> _SUPPLIED PASSAGE_

┄┄┄┄┄┄┄┄┄┄

On Thursday, an inquiry concluded that Mr. Bashir deceived Diana’s brother, Charles, Earl Spencer, to obtain the interview. And it faulted the British Broadcasting Corporation’s management for covering up Mr. Bashir’s conduct, which included creating fake bank statements to undermine a rival news organization.
‘Without justification, the BBC fell short of the high standards of integrity and transparency which are its hallmark,’ Lord John Dyson, a former justice of the British Supreme Court, said in a 127-page report on the inquiry, which he conducted at the request of the broadcaster’s current management.

┄┄┄┄┄┄┄┄┄┄

> _MATERIAL PROVIDED_
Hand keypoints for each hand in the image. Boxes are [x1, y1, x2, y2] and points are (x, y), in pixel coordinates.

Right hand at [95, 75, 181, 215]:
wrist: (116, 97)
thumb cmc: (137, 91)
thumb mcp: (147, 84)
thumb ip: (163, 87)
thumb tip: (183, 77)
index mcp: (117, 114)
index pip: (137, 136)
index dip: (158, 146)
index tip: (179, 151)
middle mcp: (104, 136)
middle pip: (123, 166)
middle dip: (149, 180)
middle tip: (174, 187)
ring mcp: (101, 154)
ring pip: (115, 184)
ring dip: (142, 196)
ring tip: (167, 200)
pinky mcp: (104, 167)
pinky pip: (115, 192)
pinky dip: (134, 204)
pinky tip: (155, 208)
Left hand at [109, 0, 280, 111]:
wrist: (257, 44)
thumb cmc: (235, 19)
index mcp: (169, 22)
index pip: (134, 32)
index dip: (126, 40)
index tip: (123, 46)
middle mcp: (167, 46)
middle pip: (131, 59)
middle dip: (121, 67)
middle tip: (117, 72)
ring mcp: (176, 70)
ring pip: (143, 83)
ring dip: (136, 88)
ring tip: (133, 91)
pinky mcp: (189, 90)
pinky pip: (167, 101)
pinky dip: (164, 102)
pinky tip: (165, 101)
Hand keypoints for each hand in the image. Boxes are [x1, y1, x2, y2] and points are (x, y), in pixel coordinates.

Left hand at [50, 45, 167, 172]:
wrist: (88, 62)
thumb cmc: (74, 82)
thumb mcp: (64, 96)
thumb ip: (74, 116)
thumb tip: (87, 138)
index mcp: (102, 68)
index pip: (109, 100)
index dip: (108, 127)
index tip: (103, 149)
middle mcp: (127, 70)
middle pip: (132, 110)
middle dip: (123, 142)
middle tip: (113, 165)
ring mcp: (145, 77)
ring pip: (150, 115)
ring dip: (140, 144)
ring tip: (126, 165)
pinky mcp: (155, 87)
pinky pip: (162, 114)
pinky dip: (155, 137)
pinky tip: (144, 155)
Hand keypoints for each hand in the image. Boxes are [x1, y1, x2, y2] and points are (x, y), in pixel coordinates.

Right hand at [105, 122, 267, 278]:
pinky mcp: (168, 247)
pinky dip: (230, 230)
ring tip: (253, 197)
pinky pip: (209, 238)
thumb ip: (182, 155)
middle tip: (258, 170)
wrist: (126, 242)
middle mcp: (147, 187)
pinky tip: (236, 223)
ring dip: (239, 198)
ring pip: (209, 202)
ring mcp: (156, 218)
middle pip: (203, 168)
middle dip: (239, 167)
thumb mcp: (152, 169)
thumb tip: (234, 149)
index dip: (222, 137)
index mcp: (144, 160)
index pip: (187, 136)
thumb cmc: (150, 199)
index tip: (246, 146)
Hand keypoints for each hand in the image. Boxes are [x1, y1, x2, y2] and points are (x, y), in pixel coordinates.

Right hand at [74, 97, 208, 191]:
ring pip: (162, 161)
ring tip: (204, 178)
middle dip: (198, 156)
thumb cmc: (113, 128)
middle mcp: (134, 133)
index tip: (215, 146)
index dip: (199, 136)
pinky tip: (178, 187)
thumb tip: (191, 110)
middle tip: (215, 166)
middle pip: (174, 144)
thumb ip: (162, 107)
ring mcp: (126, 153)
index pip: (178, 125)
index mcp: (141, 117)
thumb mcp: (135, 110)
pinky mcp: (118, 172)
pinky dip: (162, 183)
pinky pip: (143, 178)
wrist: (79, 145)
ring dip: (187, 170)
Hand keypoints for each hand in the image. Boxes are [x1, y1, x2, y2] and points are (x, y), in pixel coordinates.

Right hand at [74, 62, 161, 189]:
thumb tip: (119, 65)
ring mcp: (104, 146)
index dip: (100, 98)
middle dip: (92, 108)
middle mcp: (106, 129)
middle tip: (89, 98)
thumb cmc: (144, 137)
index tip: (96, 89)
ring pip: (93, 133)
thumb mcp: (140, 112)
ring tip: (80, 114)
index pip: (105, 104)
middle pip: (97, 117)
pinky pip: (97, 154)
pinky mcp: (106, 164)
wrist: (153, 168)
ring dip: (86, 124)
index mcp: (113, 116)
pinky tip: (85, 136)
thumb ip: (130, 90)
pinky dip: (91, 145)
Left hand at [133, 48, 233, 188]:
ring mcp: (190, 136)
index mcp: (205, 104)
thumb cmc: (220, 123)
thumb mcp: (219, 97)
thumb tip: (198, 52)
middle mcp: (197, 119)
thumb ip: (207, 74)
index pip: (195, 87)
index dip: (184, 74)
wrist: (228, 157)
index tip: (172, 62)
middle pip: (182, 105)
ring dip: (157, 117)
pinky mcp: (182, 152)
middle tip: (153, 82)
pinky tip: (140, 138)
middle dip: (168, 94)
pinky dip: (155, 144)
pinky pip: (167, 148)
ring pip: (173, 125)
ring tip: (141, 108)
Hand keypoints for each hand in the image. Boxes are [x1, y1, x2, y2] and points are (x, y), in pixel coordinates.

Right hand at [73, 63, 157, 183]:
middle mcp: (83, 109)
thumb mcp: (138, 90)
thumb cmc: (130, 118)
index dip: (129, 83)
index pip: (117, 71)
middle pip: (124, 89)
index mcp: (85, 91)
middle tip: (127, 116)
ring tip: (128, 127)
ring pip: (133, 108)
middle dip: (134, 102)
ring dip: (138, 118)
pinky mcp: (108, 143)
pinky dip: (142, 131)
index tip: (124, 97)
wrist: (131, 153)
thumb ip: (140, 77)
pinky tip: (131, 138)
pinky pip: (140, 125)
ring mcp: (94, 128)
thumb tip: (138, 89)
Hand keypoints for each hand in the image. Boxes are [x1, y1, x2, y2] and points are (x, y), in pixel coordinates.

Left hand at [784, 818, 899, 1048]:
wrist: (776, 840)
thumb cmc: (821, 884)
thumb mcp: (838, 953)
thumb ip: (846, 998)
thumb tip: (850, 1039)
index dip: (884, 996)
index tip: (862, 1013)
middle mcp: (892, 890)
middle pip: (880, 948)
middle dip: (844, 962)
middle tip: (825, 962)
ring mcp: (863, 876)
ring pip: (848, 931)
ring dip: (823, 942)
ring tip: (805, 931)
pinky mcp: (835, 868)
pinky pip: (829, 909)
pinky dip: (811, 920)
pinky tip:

┄┄┄┄┄┄┄┄┄┄

> _YOUR ASSIGNMENT_
Pick up the passage on the inquiry into the BBC's Diana interview after its final sentence and carry it forward. The lines above play no part in the work that comes next.

> _EXERCISE ANSWER_
The conclusions, though not unexpected, are a black eye for the BBC at a time when it has been under pressure from the Conservative government of Prime Minister Boris Johnson for its news coverage. The government has threatened to overhaul the compulsory license fee that finances most of the BBC’s operations, and it faces competition from a fledgling news channel, GB News.”